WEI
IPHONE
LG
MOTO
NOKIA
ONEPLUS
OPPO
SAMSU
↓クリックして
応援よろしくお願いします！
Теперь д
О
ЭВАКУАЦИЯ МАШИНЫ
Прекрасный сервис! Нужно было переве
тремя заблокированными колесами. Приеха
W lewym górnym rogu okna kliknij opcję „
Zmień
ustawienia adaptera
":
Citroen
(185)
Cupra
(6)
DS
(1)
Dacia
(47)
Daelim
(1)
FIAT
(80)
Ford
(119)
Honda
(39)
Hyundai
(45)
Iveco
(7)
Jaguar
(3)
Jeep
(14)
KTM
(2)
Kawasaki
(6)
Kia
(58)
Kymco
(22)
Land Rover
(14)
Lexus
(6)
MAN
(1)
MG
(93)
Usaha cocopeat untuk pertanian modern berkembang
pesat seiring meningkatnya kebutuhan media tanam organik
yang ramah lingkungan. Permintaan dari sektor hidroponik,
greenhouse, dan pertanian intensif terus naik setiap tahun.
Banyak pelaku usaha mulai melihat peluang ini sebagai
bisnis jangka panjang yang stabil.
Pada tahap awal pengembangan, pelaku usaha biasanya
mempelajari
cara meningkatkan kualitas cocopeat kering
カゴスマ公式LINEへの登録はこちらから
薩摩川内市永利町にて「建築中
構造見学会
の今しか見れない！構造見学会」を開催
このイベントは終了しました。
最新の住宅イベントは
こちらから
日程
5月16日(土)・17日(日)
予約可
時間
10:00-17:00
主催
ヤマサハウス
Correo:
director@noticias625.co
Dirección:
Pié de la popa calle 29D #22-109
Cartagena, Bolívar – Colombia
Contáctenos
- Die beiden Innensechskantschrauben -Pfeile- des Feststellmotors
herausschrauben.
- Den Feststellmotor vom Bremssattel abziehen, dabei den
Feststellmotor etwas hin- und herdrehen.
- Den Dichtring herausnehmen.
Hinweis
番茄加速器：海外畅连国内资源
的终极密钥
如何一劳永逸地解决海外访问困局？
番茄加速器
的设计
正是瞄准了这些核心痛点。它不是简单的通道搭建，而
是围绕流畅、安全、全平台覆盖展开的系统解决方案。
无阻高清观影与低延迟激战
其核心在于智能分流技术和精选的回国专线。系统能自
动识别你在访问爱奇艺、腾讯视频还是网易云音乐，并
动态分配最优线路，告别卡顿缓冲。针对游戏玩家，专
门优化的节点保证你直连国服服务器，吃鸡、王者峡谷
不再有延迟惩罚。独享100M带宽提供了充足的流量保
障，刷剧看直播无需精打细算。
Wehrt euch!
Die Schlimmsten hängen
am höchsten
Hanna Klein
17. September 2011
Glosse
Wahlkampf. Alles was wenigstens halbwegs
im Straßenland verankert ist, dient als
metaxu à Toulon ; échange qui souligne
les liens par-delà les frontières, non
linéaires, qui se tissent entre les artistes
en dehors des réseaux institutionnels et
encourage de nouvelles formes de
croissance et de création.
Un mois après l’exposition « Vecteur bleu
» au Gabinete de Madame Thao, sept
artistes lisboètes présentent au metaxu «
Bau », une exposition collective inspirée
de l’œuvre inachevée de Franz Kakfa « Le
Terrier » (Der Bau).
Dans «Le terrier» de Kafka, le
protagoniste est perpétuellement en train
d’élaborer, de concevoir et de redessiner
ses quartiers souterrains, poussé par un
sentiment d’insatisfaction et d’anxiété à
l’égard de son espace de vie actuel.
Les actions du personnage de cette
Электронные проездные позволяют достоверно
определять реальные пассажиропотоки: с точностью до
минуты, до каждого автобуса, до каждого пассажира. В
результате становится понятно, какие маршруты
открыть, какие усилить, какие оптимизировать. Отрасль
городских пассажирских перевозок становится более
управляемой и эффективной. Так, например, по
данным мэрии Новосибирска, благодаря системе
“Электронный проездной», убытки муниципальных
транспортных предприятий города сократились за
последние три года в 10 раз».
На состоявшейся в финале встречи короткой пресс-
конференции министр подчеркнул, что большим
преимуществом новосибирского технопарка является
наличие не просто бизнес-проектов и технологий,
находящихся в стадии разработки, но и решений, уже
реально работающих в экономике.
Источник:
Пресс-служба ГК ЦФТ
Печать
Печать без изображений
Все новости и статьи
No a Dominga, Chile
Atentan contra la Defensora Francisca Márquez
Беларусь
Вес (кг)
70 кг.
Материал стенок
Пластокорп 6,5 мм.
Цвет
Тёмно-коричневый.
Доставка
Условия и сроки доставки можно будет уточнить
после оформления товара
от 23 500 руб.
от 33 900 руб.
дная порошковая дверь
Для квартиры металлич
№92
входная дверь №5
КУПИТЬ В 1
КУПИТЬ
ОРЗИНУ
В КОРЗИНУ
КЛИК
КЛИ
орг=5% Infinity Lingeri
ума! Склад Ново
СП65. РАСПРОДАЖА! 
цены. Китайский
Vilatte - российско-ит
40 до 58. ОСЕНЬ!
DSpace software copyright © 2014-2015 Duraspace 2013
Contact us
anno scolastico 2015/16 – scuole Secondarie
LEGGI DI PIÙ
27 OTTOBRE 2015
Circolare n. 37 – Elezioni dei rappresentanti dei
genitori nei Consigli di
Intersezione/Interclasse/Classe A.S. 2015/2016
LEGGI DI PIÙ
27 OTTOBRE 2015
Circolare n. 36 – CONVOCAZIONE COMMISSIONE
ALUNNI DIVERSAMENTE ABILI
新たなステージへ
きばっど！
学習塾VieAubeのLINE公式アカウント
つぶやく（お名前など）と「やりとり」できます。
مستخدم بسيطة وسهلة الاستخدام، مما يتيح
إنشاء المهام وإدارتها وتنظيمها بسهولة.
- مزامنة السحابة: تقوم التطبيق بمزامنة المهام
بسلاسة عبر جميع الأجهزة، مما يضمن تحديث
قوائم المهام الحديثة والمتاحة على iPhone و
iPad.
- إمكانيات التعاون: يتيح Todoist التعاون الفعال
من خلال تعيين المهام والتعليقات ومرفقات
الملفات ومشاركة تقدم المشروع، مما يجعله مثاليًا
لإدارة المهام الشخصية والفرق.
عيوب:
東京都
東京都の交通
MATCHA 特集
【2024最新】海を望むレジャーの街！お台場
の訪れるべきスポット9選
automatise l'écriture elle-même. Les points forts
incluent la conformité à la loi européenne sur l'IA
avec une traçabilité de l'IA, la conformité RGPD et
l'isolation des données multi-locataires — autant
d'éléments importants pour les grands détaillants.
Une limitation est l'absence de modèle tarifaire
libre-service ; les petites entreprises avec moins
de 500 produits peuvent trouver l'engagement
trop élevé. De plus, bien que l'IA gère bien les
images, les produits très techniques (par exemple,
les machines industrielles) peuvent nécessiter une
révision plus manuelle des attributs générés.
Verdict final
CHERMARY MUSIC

_What you will do_
Rewrite all of the records above as a single numbered list with one line per item, leaving out any blank lines.

_Output of the task_
1. WEI
2. IPHONE
3. LG
4. MOTO
5. NOKIA
6. ONEPLUS
7. OPPO
8. SAMSU
9. ↓クリックして
10. 応援よろしくお願いします！
11. Теперь д
12. О
13. ЭВАКУАЦИЯ МАШИНЫ
14. Прекрасный сервис! Нужно было переве
15. тремя заблокированными колесами. Приеха
16. W lewym górnym rogu okna kliknij opcję „
17. Zmień
18. ustawienia adaptera
19. ":
20. Citroen
21. (185)
22. Cupra
23. (6)
24. DS
25. (1)
26. Dacia
27. (47)
28. Daelim
29. (1)
30. FIAT
31. (80)
32. Ford
33. (119)
34. Honda
35. (39)
36. Hyundai
37. (45)
38. Iveco
39. (7)
40. Jaguar
41. (3)
42. Jeep
43. (14)
44. KTM
45. (2)
46. Kawasaki
47. (6)
48. Kia
49. (58)
50. Kymco
51. (22)
52. Land Rover
53. (14)
54. Lexus
55. (6)
56. MAN
57. (1)
58. MG
59. (93)
60. Usaha cocopeat untuk pertanian modern berkembang
61. pesat seiring meningkatnya kebutuhan media tanam organik
62. yang ramah lingkungan. Permintaan dari sektor hidroponik,
63. greenhouse, dan pertanian intensif terus naik setiap tahun.
64. Banyak pelaku usaha mulai melihat peluang ini sebagai
65. bisnis jangka panjang yang stabil.
66. Pada tahap awal pengembangan, pelaku usaha biasanya
67. mempelajari
68. cara meningkatkan kualitas cocopeat kering
69. カゴスマ公式LINEへの登録はこちらから
70. 薩摩川内市永利町にて「建築中
71. 構造見学会
72. の今しか見れない！構造見学会」を開催
73. このイベントは終了しました。
74. 最新の住宅イベントは
75. こちらから
76. 日程
77. 5月16日(土)・17日(日)
78. 予約可
79. 時間
80. 10:00-17:00
81. 主催
82. ヤマサハウス
83. Correo:
84. director@noticias625.co
85. Dirección:
86. Pié de la popa calle 29D #22-109
87. Cartagena, Bolívar – Colombia
88. Contáctenos
89. - Die beiden Innensechskantschrauben -Pfeile- des Feststellmotors
90. herausschrauben.
91. - Den Feststellmotor vom Bremssattel abziehen, dabei den
92. Feststellmotor etwas hin- und herdrehen.
93. - Den Dichtring herausnehmen.
94. Hinweis
95. 番茄加速器：海外畅连国内资源
96. 的终极密钥
97. 如何一劳永逸地解决海外访问困局？
98. 番茄加速器
99. 的设计
100. 正是瞄准了这些核心痛点。它不是简单的通道搭建，而
101. 是围绕流畅、安全、全平台覆盖展开的系统解决方案。
102. 无阻高清观影与低延迟激战
103. 其核心在于智能分流技术和精选的回国专线。系统能自
104. 动识别你在访问爱奇艺、腾讯视频还是网易云音乐，并
105. 动态分配最优线路，告别卡顿缓冲。针对游戏玩家，专
106. 门优化的节点保证你直连国服服务器，吃鸡、王者峡谷
107. 不再有延迟惩罚。独享100M带宽提供了充足的流量保
108. 障，刷剧看直播无需精打细算。
109. Wehrt euch!
110. Die Schlimmsten hängen
111. am höchsten
112. Hanna Klein
113. 17. September 2011
114. Glosse
115. Wahlkampf. Alles was wenigstens halbwegs
116. im Straßenland verankert ist, dient als
117. metaxu à Toulon ; échange qui souligne
118. les liens par-delà les frontières, non
119. linéaires, qui se tissent entre les artistes
120. en dehors des réseaux institutionnels et
121. encourage de nouvelles formes de
122. croissance et de création.
123. Un mois après l’exposition « Vecteur bleu
124. » au Gabinete de Madame Thao, sept
125. artistes lisboètes présentent au metaxu «
126. Bau », une exposition collective inspirée
127. de l’œuvre inachevée de Franz Kakfa « Le
128. Terrier » (Der Bau).
129. Dans «Le terrier» de Kafka, le
130. protagoniste est perpétuellement en train
131. d’élaborer, de concevoir et de redessiner
132. ses quartiers souterrains, poussé par un
133. sentiment d’insatisfaction et d’anxiété à
134. l’égard de son espace de vie actuel.
135. Les actions du personnage de cette
136. Электронные проездные позволяют достоверно
137. определять реальные пассажиропотоки: с точностью до
138. минуты, до каждого автобуса, до каждого пассажира. В
139. результате становится понятно, какие маршруты
140. открыть, какие усилить, какие оптимизировать. Отрасль
141. городских пассажирских перевозок становится более
142. управляемой и эффективной. Так, например, по
143. данным мэрии Новосибирска, благодаря системе
144. “Электронный проездной», убытки муниципальных
145. транспортных предприятий города сократились за
146. последние три года в 10 раз».
147. На состоявшейся в финале встречи короткой пресс-
148. конференции министр подчеркнул, что большим
149. преимуществом новосибирского технопарка является
150. наличие не просто бизнес-проектов и технологий,
151. находящихся в стадии разработки, но и решений, уже
152. реально работающих в экономике.
153. Источник:
154. Пресс-служба ГК ЦФТ
155. Печать
156. Печать без изображений
157. Все новости и статьи
158. No a Dominga, Chile
159. Atentan contra la Defensora Francisca Márquez
160. Беларусь
161. Вес (кг)
162. 70 кг.
163. Материал стенок
164. Пластокорп 6,5 мм.
165. Цвет
166. Тёмно-коричневый.
167. Доставка
168. Условия и сроки доставки можно будет уточнить
169. после оформления товара
170. от 23 500 руб.
171. от 33 900 руб.
172. дная порошковая дверь
173. Для квартиры металлич
174. №92
175. входная дверь №5
176. КУПИТЬ В 1
177. КУПИТЬ
178. ОРЗИНУ
179. В КОРЗИНУ
180. КЛИК
181. КЛИ
182. орг=5% Infinity Lingeri
183. ума! Склад Ново
184. СП65. РАСПРОДАЖА! 
185. цены. Китайский
186. Vilatte - российско-ит
187. 40 до 58. ОСЕНЬ!
188. DSpace software copyright © 2014-2015 Duraspace 2013
189. Contact us
190. anno scolastico 2015/16 – scuole Secondarie
191. LEGGI DI PIÙ
192. 27 OTTOBRE 2015
193. Circolare n. 37 – Elezioni dei rappresentanti dei
194. genitori nei Consigli di
195. Intersezione/Interclasse/Classe A.S. 2015/2016
196. LEGGI DI PIÙ
197. 27 OTTOBRE 2015
198. Circolare n. 36 – CONVOCAZIONE COMMISSIONE
199. ALUNNI DIVERSAMENTE ABILI
200. 新たなステージへ
201. きばっど！
202. 学習塾VieAubeのLINE公式アカウント
203. つぶやく（お名前など）と「やりとり」できます。
204. مستخدم بسيطة وسهلة الاستخدام، مما يتيح
205. إنشاء المهام وإدارتها وتنظيمها بسهولة.
206. - مزامنة السحابة: تقوم التطبيق بمزامنة المهام
207. بسلاسة عبر جميع الأجهزة، مما يضمن تحديث
208. قوائم المهام الحديثة والمتاحة على iPhone و
209. iPad.
210. - إمكانيات التعاون: يتيح Todoist التعاون الفعال
211. من خلال تعيين المهام والتعليقات ومرفقات
212. الملفات ومشاركة تقدم المشروع، مما يجعله مثاليًا
213. لإدارة المهام الشخصية والفرق.
214. عيوب:
215. 東京都
216. 東京都の交通
217. MATCHA 特集
218. 【2024最新】海を望むレジャーの街！お台場
219. の訪れるべきスポット9選
220. automatise l'écriture elle-même. Les points forts
221. incluent la conformité à la loi européenne sur l'IA
222. avec une traçabilité de l'IA, la conformité RGPD et
223. l'isolation des données multi-locataires — autant
224. d'éléments importants pour les grands détaillants.
225. Une limitation est l'absence de modèle tarifaire
226. libre-service ; les petites entreprises avec moins
227. de 500 produits peuvent trouver l'engagement
228. trop élevé. De plus, bien que l'IA gère bien les
229. images, les produits très techniques (par exemple,
230. les machines industrielles) peuvent nécessiter une
231. révision plus manuelle des attributs générés.
232. Verdict final
233. CHERMARY MUSIC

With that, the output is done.